In darkness, people walked in every direction, using phone lights to search for clues. They opened manholes, dug dirt and wielded sledgehammers to break down walls.
Ibrahim Sawuan (64) wanted to find his son. In 2013, the 20-year-old was serving in the Syrian army but was detained for planning to run away.
Sawuan himself was imprisoned three years later, he said – spending four years and eight months locked up, including 80 days underground. The reason, he said, was that the regime decided he had too much money. “They confiscated all my properties. They called me a terrorist, but I’m a farmer.”

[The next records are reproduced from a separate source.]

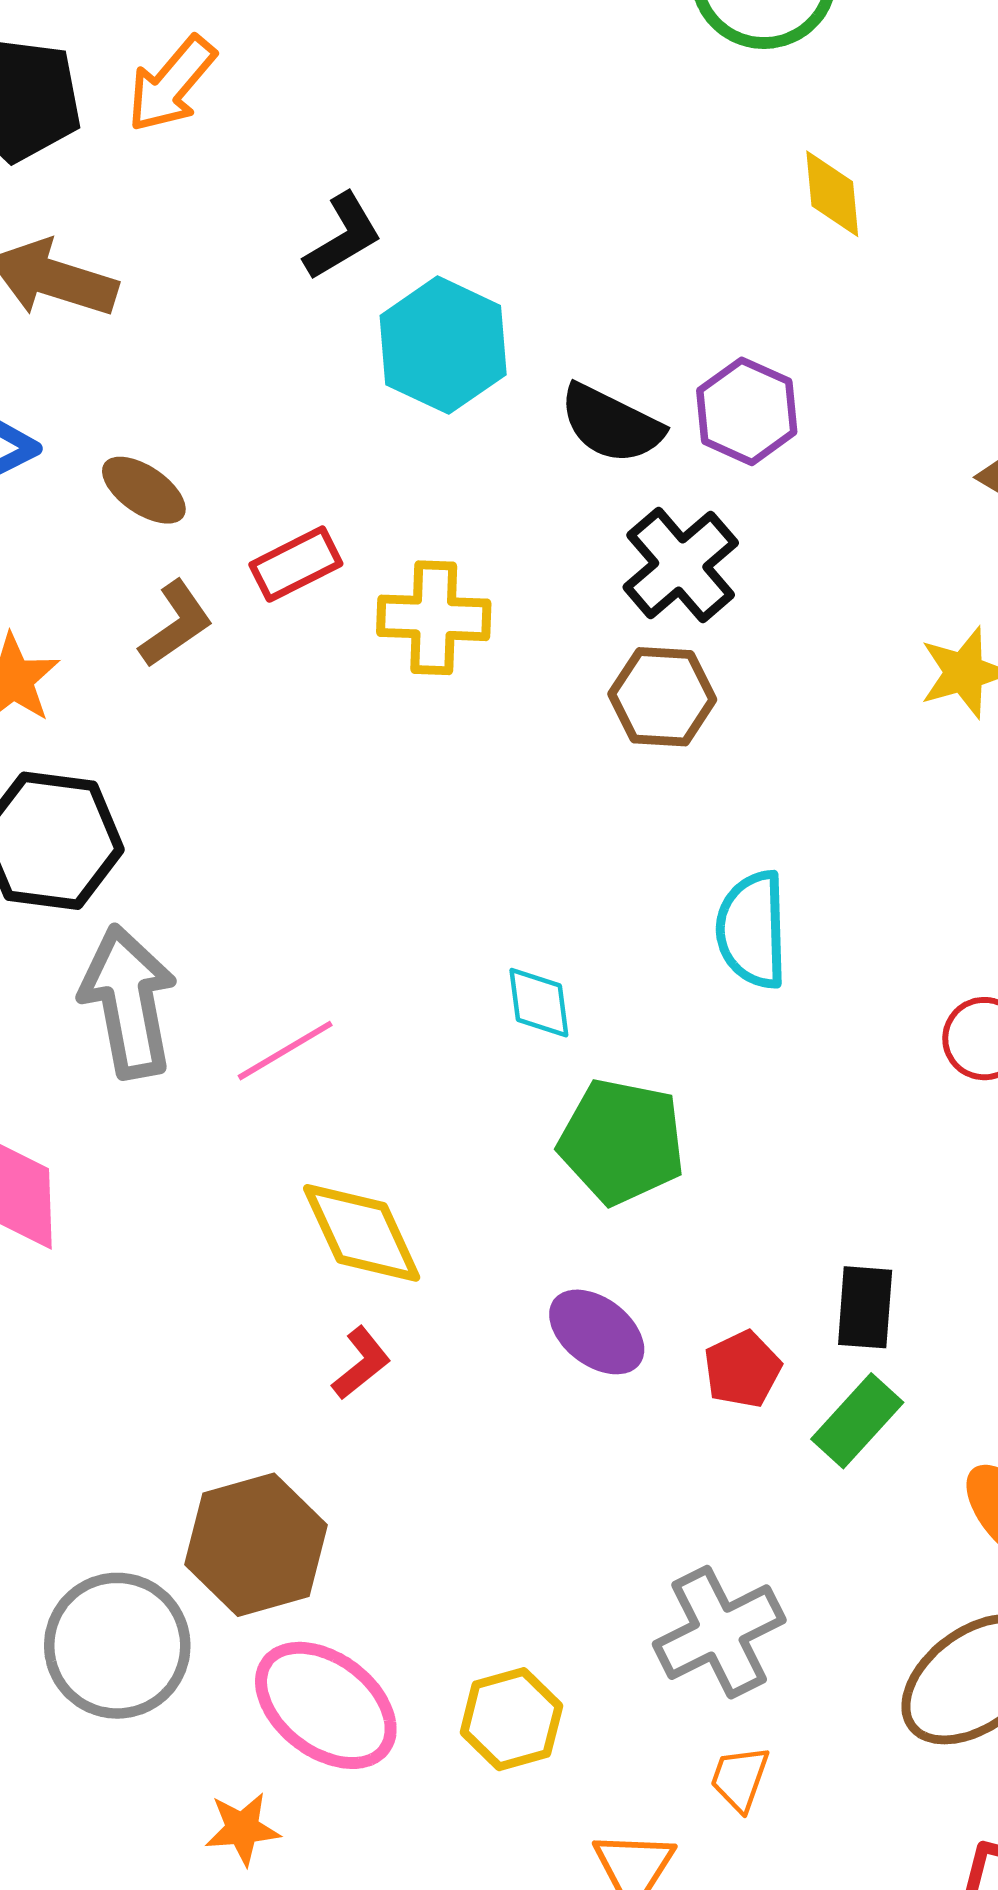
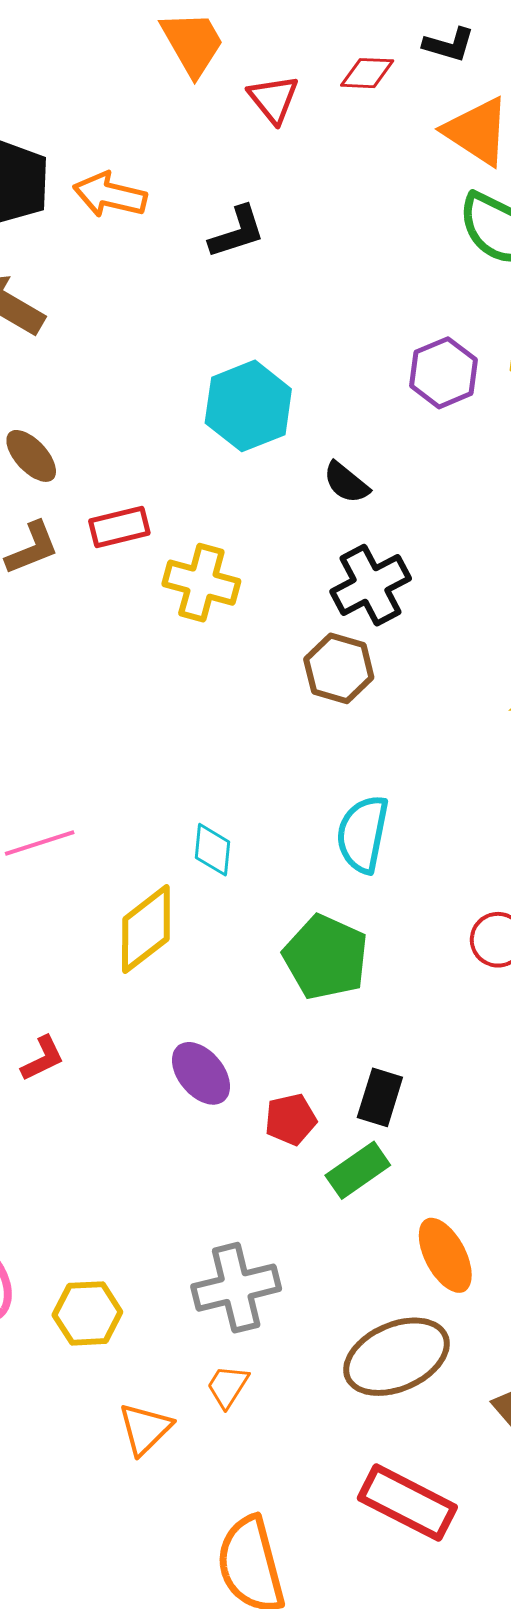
orange arrow: (171, 84) -> (110, 195), turned 50
black L-shape: (343, 237) -> (237, 232), moved
purple hexagon: (747, 411) -> (443, 373), moved
black semicircle: (611, 424) -> (346, 483), size x0.7
green pentagon: (622, 1141) -> (326, 957), moved
yellow diamond: (362, 1233) -> (146, 929), moved, turned 64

Mohammad Nawras Zewani (29) said his mother and two sisters were taken from the Zahra neighbourhood of Homs. “I don’t know anything,” he sighed.
Nadia Saadsaad’s 16-year-old son Mouiad Fawzi Harfoush was detained in August 2013, when he went to buy phone credit. With Mouiad’s stepbrother, Iyad, she stayed in Sednaya from 7am on Sunday until 8pm, and again on Monday. They were planning to return on Tuesday too. “People are saying there are 17 floors underground,” Iyad said hopefully.
[ Syrians celebrate ‘new era’ as Bashar al-Assad reportedly flees to MoscowOpens in new window ]
A man smoking outside said he had been there since the previous day searching for his uncle, who was arrested in 2016. “They said he died here. I came to the prison [before] and they gave me his ID,” he said. Yet he was unsure whether to believe it.
Another man was missing his brother, neighbour and cousin. “I visited my brother [in prison] twice and he disappeared afterwards. My cousin I heard nothing about.”
As he spoke, warplanes flew over and an Israeli air strike landed in the distance. Smoke rose, but in Sednaya the searching continued.
A woman from Daraa, known as the birthplace of Syria’s revolution, said she heard her brother was held in Sednaya’s “black cell”. She didn’t want to be named as she was still frightened “for him”: thinking he could be punished as a result.
Shortly afterwards, there was commotion as a previous inmate passed. He was held in the “white prison” for two months, he said, but he also worked in the prison kitchen. In that job, he said he saw a thick door with a hinge that led to a tunnel. He seemed confused, repeating parts of his story multiple times. It took four people to open that door, he said, and inside were prisoners behind metal wire or mesh. But he didn’t know where that door was located: that’s why he was coming back, he said.
[ Checkpoints and guard posts burned or abandoned on the road into SyriaOpens in new window ]
In a lower cell, a man was hammering at a wall. His quest seemed to epitomise the desperation hanging over this place: even when others around him said there could be nothing between the walls – there was barely any thickness between them – he kept hitting, and others kept watching, their faces still hopeful.
Despite all the hopes and rumours, in a statement in the early hours of Tuesday, the White Helmets said they had finished search operations, after finding no hidden or secret cells, and no evidence of them existing.
“We share the profound disappointment of the families of the thousands who remain missing and whose fates remain unknown,” they said in a statement. “We stand in solidarity … fully understanding their anguish and their longing for answers.”